Why Everyone Feels Like They’re Faking It

Leslie Jamison
The New Yorker

Recommended by Kari Paul: “A compelling piece from Leslie Jamison offering some cultural context on the concept of imposter syndrome, questioning whether it has become means of shifting the blame of systemic discrimination onto those who experience it and asking ‘if everyone has it, does it exist at all?’”

Read Kari’s piece “Slobbing out and Giving Up: Why Are So Many People Going ‘Goblin Mode’?” which featured in Pocket’s 2022 collection of stories that lived in our heads rent-free.

The Number Ones: Outkast’s “Hey Ya!”

Tom Breihan

Recommended by Dan Moore: “I’m thoroughly addicted to Tom Breihan’s ‘Number Ones’ column on Stereogum, in which he breaks down, in delightful prose and precise history, the making and impact of Billboard #1s.
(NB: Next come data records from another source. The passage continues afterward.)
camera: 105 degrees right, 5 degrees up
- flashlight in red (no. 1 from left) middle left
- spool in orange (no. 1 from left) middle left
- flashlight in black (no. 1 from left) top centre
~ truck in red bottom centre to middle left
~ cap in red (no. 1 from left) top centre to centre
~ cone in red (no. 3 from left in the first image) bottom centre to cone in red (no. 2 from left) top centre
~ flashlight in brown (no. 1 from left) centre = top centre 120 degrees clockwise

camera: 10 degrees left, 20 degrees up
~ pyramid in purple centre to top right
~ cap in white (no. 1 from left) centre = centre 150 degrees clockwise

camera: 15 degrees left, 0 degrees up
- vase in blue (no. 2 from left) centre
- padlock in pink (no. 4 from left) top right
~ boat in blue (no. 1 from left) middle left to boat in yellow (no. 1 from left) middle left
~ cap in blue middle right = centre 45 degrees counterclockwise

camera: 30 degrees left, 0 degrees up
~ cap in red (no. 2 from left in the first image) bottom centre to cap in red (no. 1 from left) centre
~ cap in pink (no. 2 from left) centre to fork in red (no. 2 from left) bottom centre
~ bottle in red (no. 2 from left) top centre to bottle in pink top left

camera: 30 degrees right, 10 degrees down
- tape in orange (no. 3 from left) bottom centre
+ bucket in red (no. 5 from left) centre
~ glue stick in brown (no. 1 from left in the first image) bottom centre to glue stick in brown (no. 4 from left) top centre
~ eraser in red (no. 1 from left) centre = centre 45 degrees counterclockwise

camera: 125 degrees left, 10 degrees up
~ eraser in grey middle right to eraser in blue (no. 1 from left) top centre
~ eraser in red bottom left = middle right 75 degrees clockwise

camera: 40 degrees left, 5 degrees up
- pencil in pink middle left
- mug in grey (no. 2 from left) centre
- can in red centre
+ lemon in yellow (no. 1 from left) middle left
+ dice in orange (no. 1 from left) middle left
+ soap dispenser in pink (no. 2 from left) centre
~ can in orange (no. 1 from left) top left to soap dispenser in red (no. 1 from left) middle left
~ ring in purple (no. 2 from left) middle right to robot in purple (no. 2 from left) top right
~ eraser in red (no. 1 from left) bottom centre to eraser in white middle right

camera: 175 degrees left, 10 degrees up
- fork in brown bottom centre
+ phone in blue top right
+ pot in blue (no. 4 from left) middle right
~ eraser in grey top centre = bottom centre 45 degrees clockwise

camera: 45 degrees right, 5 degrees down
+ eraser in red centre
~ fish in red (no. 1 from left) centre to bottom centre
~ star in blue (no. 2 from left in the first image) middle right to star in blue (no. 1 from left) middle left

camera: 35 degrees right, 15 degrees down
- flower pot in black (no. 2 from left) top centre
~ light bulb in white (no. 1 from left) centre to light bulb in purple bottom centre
Really you could pick any entry, but recently I was taken by his write-up on ‘Hey Ya,’ by Outkast. Come for his incisive take on an important piece of music history. Stay for his just fantastic writing.”

Read Dan’s piece “What Do Cities Lose When They Lose Pro Sports?” which featured in Pocket’s best sports articles of 2022.

Everything Is Hyperpolitical

Anton Jäger
The Point

Recommended by Derek Robertson: “In this essay the political historian Anton Jäger proposes we’re living in an era of ‘hyper-politics,’ in which the superficial, self-obsessed ‘post-politics’ of the 1990s and 2000s have been replaced with...a superficial, self-obsessed fixation on political issues, using a handful of French novelists as his guides. Heady stuff, but worth it.”

Read Derek’s piece “‘Top Gun: Maverick’ Is America’s Cry for Help ,” which featured in Pocket’s collection of stories that lived rent-free in our heads last year.

To Patients, Herpes Can Be Devastating. To Many Doctors, It’s Not a Priority.

Dani Blum
The New York Times

Recommended by Hope Reese: “It was so refreshing to read something about the incredibly common—yet highly stigmatized and misunderstood—condition of living with herpes. There are few pieces that address the psychological affects of this particular diagnosis, and it was a brave to tackle this subject from this perspective.”

Read Hope’s piece “A Neurologist’s Tips to Protect Your Memory” which was one of Pocket’s most read articles in 2022.

“Revolutionary” Housing: How Colleges Aim to Support Formerly Incarcerated Students

Gail Cornwall
The Nation

Recommended by the author: “With a change to federal financial aid eligibility policy, a wave of formerly incarcerated students is likely to arrive on college campuses across the U.S. A significant percentage of them will face such substantial barriers that they won’t return for a second semester. That’s a loss for society, for formerly incarcerated individuals, and for the college communities to which they would otherwise have made valuable contributions.”

Read “Stop Venting! It Doesn’t Work.” by Gail and Juli Fraga which featured in Pocket’s best great advice articles of 2022.